EXCERPTED RECORDS:
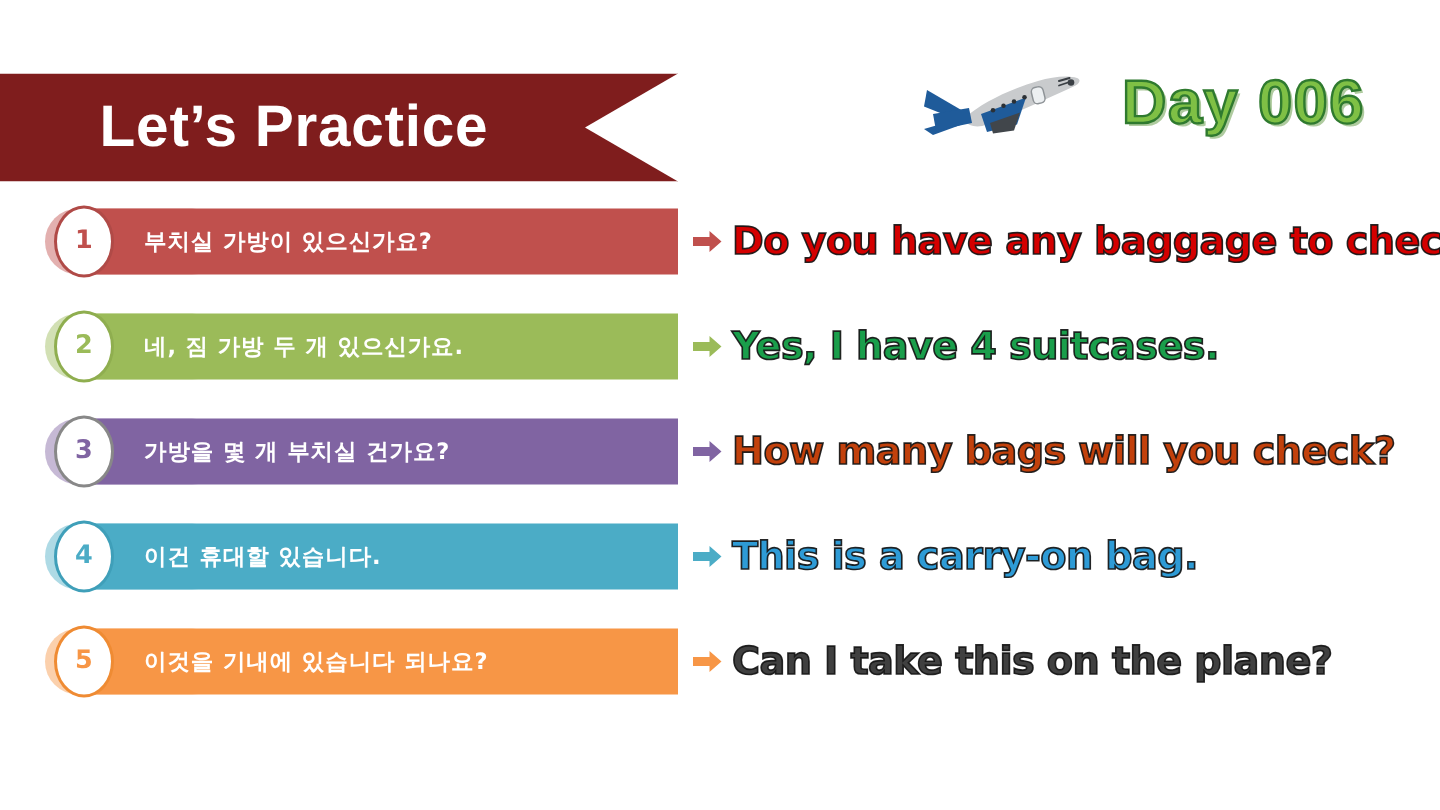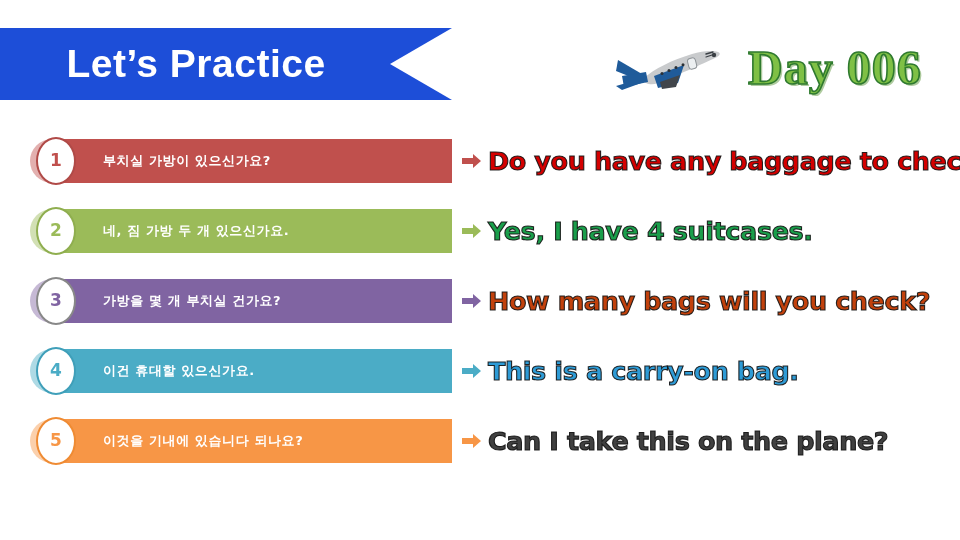--- a/index.html
+++ b/index.html
@@ -181,7 +181,7 @@
 
 <div id="header">
 
-  <div id="banner" style="background: #1d4ed8;">
+  <div id="banner" style="background: #7f1d1d; margin-top: 21px;">
     <div id="banner-title">Let’s Practice</div>
     <div id="banner-notch"></div>
   </div>

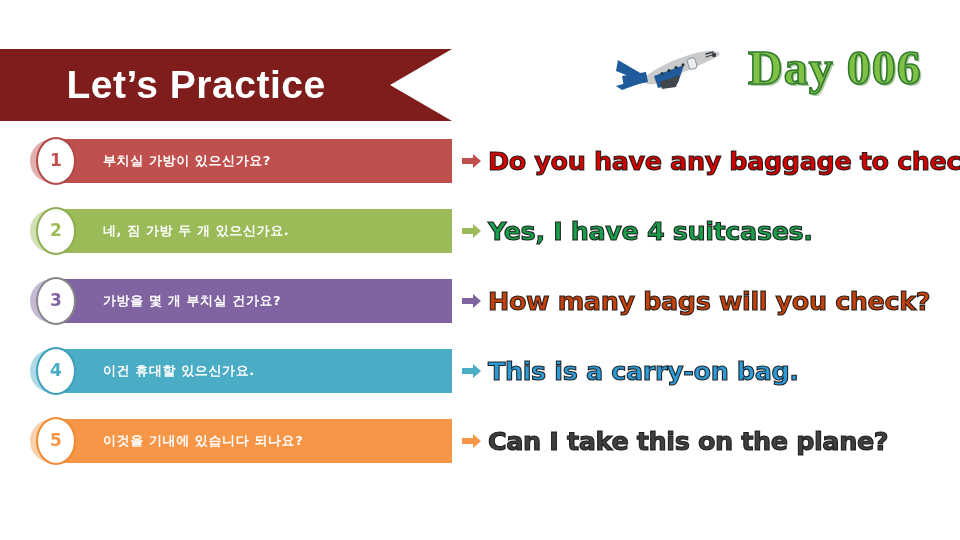--- a/index.html
+++ b/index.html
@@ -75,9 +75,9 @@
     width: 200px;
     height: 56px;
     line-height: 56px;
-    font-size: 48px;
-    font-weight: bold;
-    font-family: Liberation Serif, serif;
+    font-size: 41px;
+    font-weight: bold;
+    font-family: Liberation Sans, sans-serif;
     letter-spacing: 1px;
     color: #7fc045;
     white-space: nowrap;

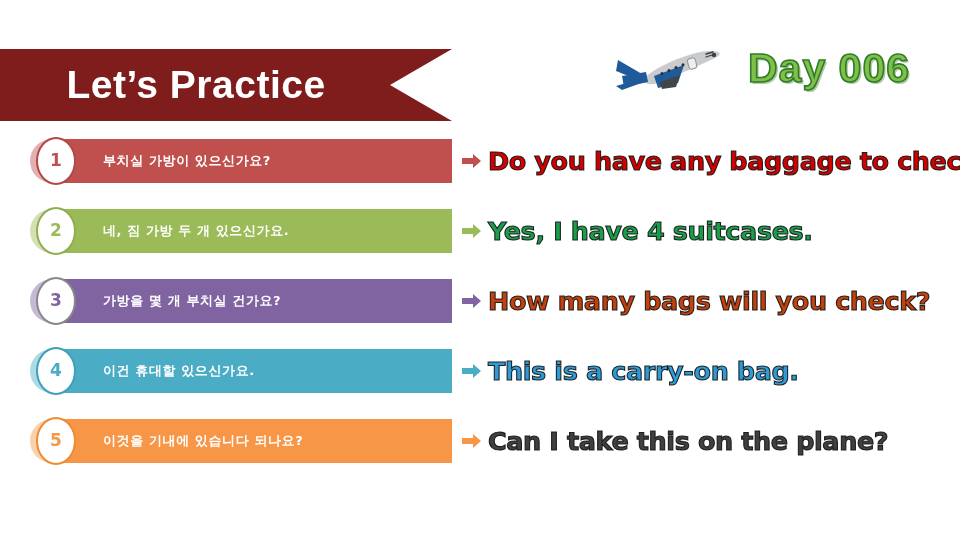--- a/index.html
+++ b/index.html
@@ -131,13 +131,12 @@
     height: 46px;
     line-height: 46px;
     color: #ffffff;
-    font-size: 13px;
+    font-size: 15px;
     font-weight: bold;
     font-family: "DejaVu Sans", sans-serif;
     letter-spacing: 0.6px;
     white-space: nowrap;
     overflow: hidden;
-    margin-left: 7px;
   }
   .badge {
     position: absolute;

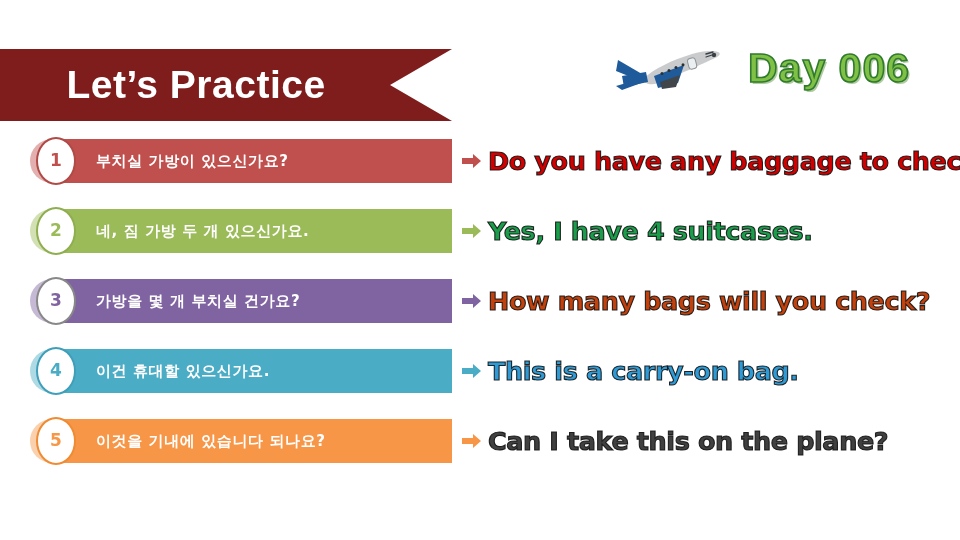--- a/index.html
+++ b/index.html
@@ -261,7 +261,7 @@
     <div class="row-kr-wrap">
       <div class="kr-tab" style="background: rgb(75, 172, 198);"></div>
       <div class="kr-bar" style="background: rgb(75, 172, 198);"></div>
-      <div class="kr-text">이건 휴대할 있으신가요.</div>
+      <div class="kr-text">이건 휴대할 있습니다.</div>
       <div class="badge" style="border-color: rgb(63, 159, 185); color: rgb(75, 172, 198);">4</div>
     </div>
     <svg class="arrow" viewBox="0 0 20 20">

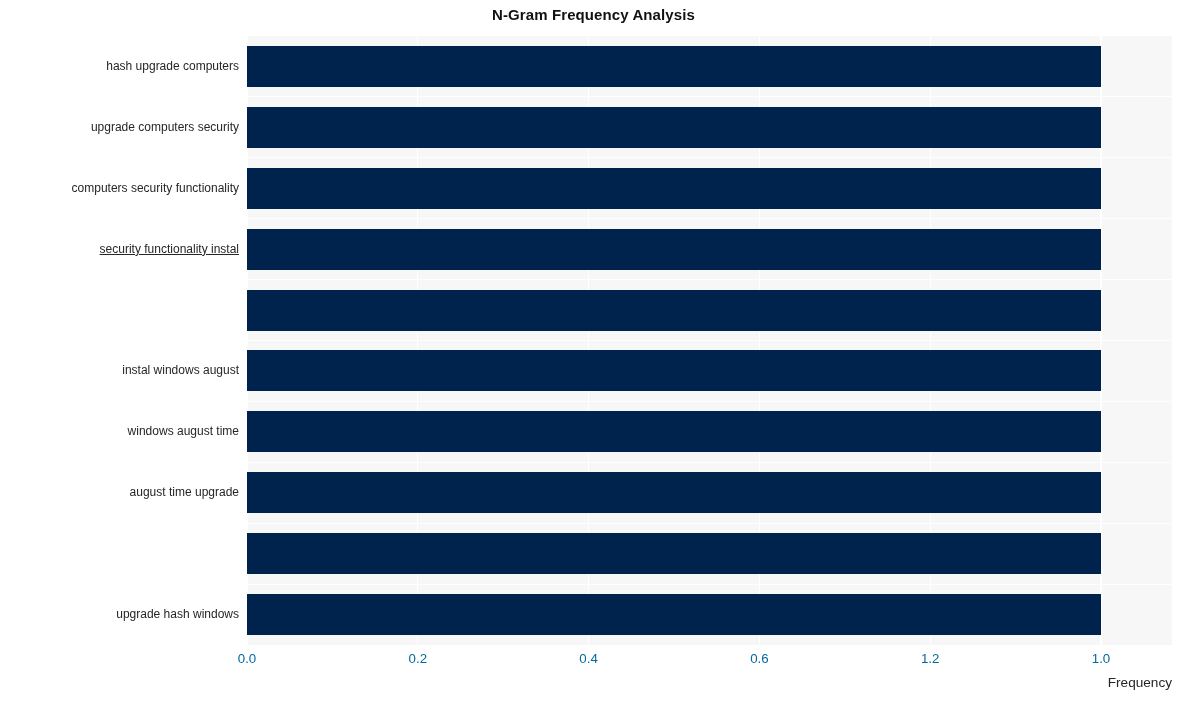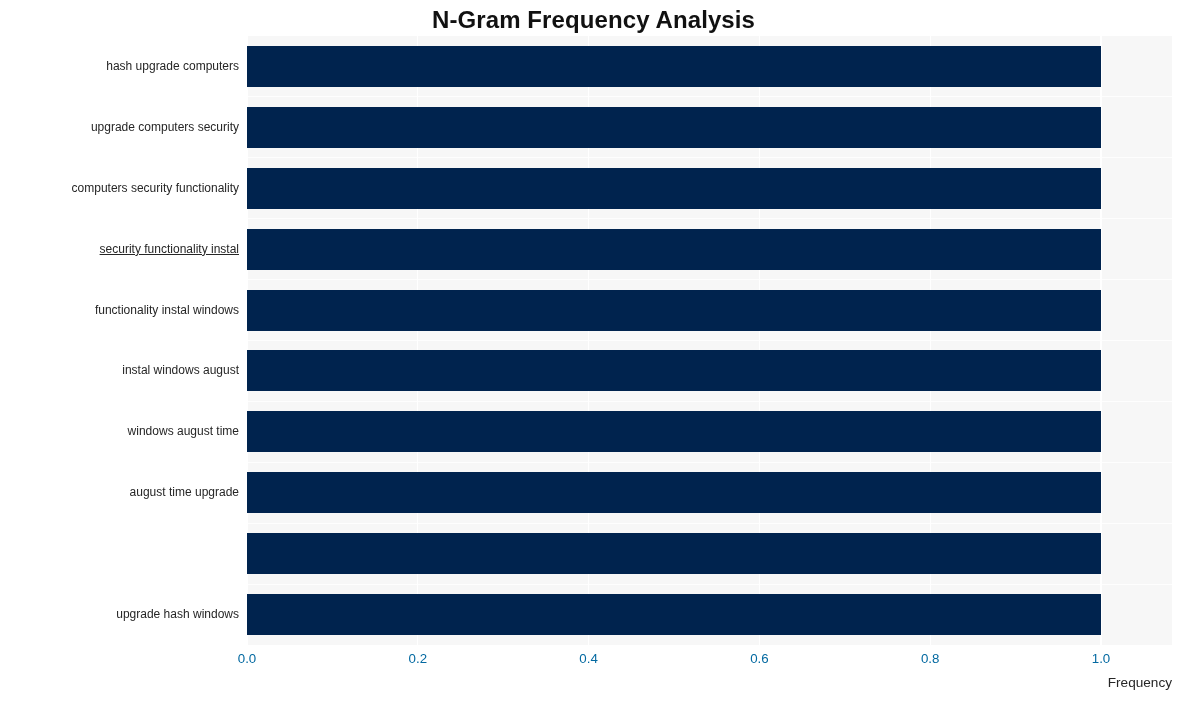--- a/index.html
+++ b/index.html
@@ -29,7 +29,7 @@
     top: 6px;
     width: 1187px;
     text-align: center;
-    font-size: 24px;
+    font-size: 15px;
     font-weight: bold;
     color: #111111;
     letter-spacing: 0.1px;

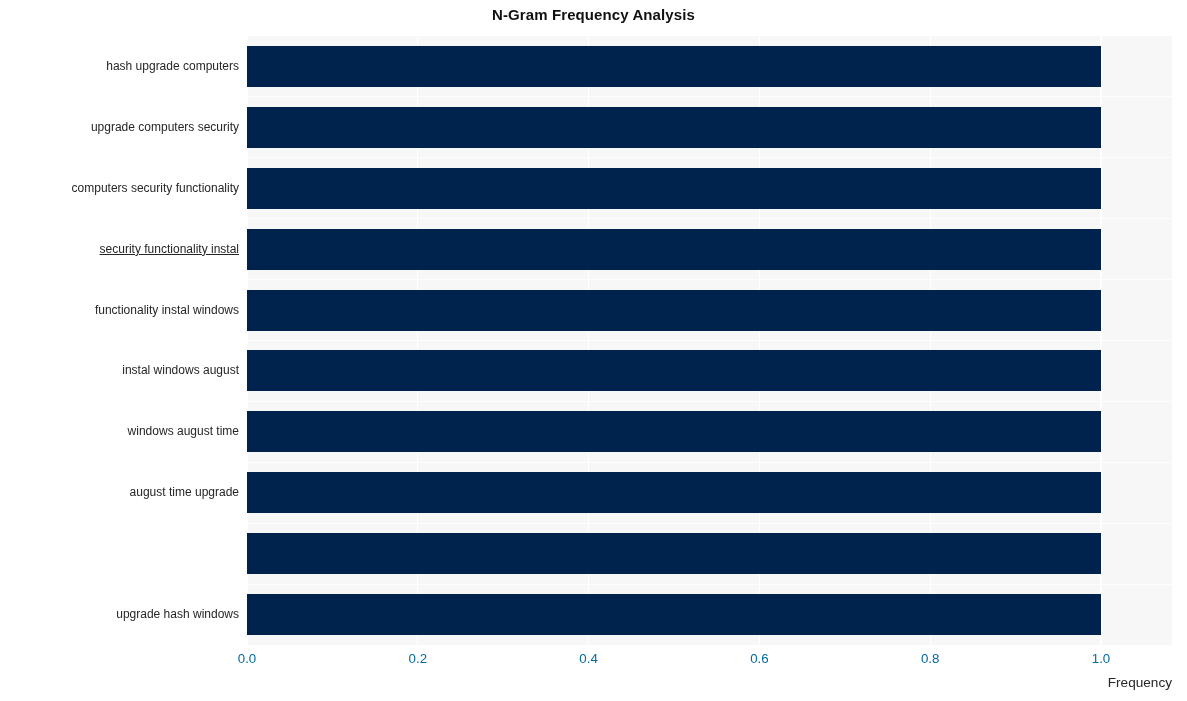--- a/index.html
+++ b/index.html
@@ -167,7 +167,6 @@
       <div class="ylabel" style="top: 70.85px;">upgrade computers security</div>
       <div class="ylabel" style="top: 131.75px;">computers security functionality</div>
       <div class="ylabel" style="top: 192.65px; text-decoration: underline;">security functionality instal</div>
-      <div class="ylabel" style="top: 253.55px;">functionality instal windows</div>
       <div class="ylabel" style="top: 314.45px;">instal windows august</div>
       <div class="ylabel" style="top: 375.35px;">windows august time</div>
       <div class="ylabel" style="top: 436.25px;">august time upgrade</div>

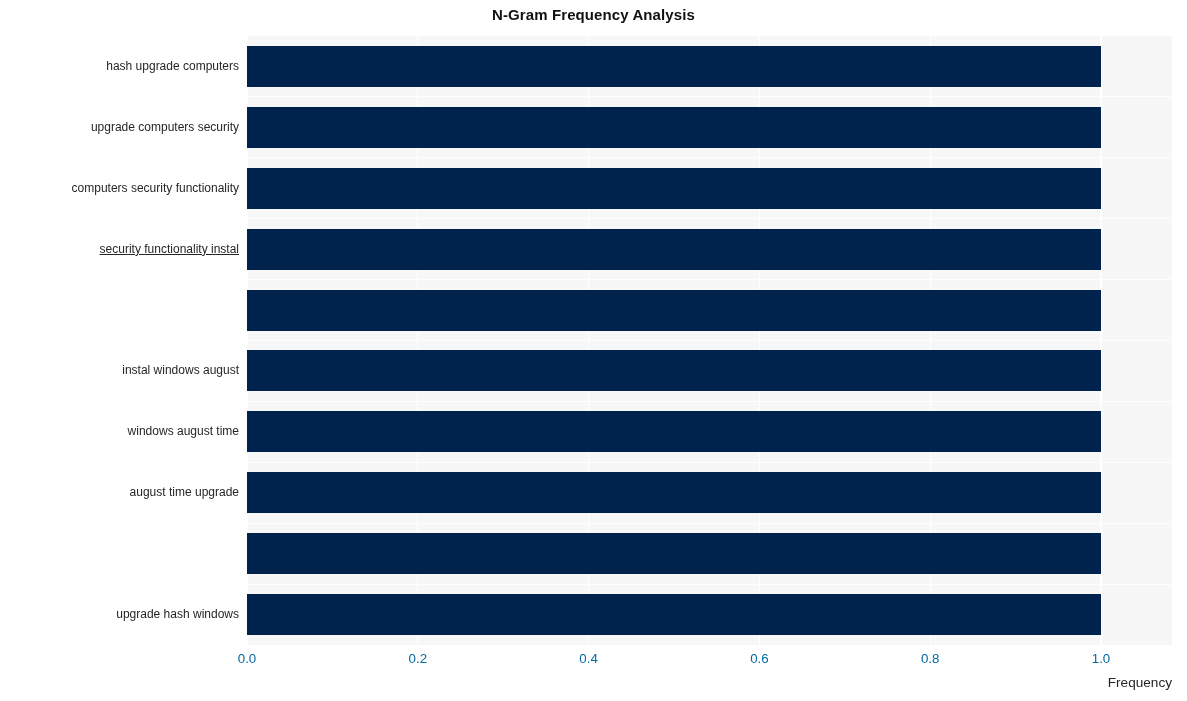--- a/index.html
+++ b/index.html
@@ -177,7 +177,7 @@
       <div class="xlabel" style="left: 417.806px;">0.2</div>
       <div class="xlabel" style="left: 588.612px;">0.4</div>
       <div class="xlabel" style="left: 759.418px;">0.6</div>
-      <div class="xlabel" style="left: 930.224px;">0.8</div>
+      <div class="xlabel" style="left: 930.224px;">1.2</div>
       <div class="xlabel" style="left: 1101.03px;">1.0</div>
     </div>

ACTIVITY: An exact copy of the records above is wanted, with the pictures omitted.

EXERCISE RESPONSE:
--- a/index.html
+++ b/index.html
@@ -181,7 +181,7 @@
 
 <div id="header">
 
-  <div id="banner" style="background: #1d4ed8;">
+  <div id="banner" style="background: #7f1d1d; margin-top: 21px;">
     <div id="banner-title">Let’s Practice</div>
     <div id="banner-notch"></div>
   </div>

--- a/index.html
+++ b/index.html
@@ -75,9 +75,9 @@
     width: 200px;
     height: 56px;
     line-height: 56px;
-    font-size: 48px;
-    font-weight: bold;
-    font-family: Liberation Serif, serif;
+    font-size: 41px;
+    font-weight: bold;
+    font-family: Liberation Sans, sans-serif;
     letter-spacing: 1px;
     color: #7fc045;
     white-space: nowrap;

--- a/index.html
+++ b/index.html
@@ -131,13 +131,12 @@
     height: 46px;
     line-height: 46px;
     color: #ffffff;
-    font-size: 13px;
+    font-size: 15px;
     font-weight: bold;
     font-family: "DejaVu Sans", sans-serif;
     letter-spacing: 0.6px;
     white-space: nowrap;
     overflow: hidden;
-    margin-left: 7px;
   }
   .badge {
     position: absolute;

--- a/index.html
+++ b/index.html
@@ -261,7 +261,7 @@
     <div class="row-kr-wrap">
       <div class="kr-tab" style="background: rgb(75, 172, 198);"></div>
       <div class="kr-bar" style="background: rgb(75, 172, 198);"></div>
-      <div class="kr-text">이건 휴대할 있으신가요.</div>
+      <div class="kr-text">이건 휴대할 있습니다.</div>
       <div class="badge" style="border-color: rgb(63, 159, 185); color: rgb(75, 172, 198);">4</div>
     </div>
     <svg class="arrow" viewBox="0 0 20 20">

--- a/index.html
+++ b/index.html
@@ -29,7 +29,7 @@
     top: 6px;
     width: 1187px;
     text-align: center;
-    font-size: 24px;
+    font-size: 15px;
     font-weight: bold;
     color: #111111;
     letter-spacing: 0.1px;

--- a/index.html
+++ b/index.html
@@ -167,7 +167,6 @@
       <div class="ylabel" style="top: 70.85px;">upgrade computers security</div>
       <div class="ylabel" style="top: 131.75px;">computers security functionality</div>
       <div class="ylabel" style="top: 192.65px; text-decoration: underline;">security functionality instal</div>
-      <div class="ylabel" style="top: 253.55px;">functionality instal windows</div>
       <div class="ylabel" style="top: 314.45px;">instal windows august</div>
       <div class="ylabel" style="top: 375.35px;">windows august time</div>
       <div class="ylabel" style="top: 436.25px;">august time upgrade</div>

--- a/index.html
+++ b/index.html
@@ -177,7 +177,7 @@
       <div class="xlabel" style="left: 417.806px;">0.2</div>
       <div class="xlabel" style="left: 588.612px;">0.4</div>
       <div class="xlabel" style="left: 759.418px;">0.6</div>
-      <div class="xlabel" style="left: 930.224px;">0.8</div>
+      <div class="xlabel" style="left: 930.224px;">1.2</div>
       <div class="xlabel" style="left: 1101.03px;">1.0</div>
     </div>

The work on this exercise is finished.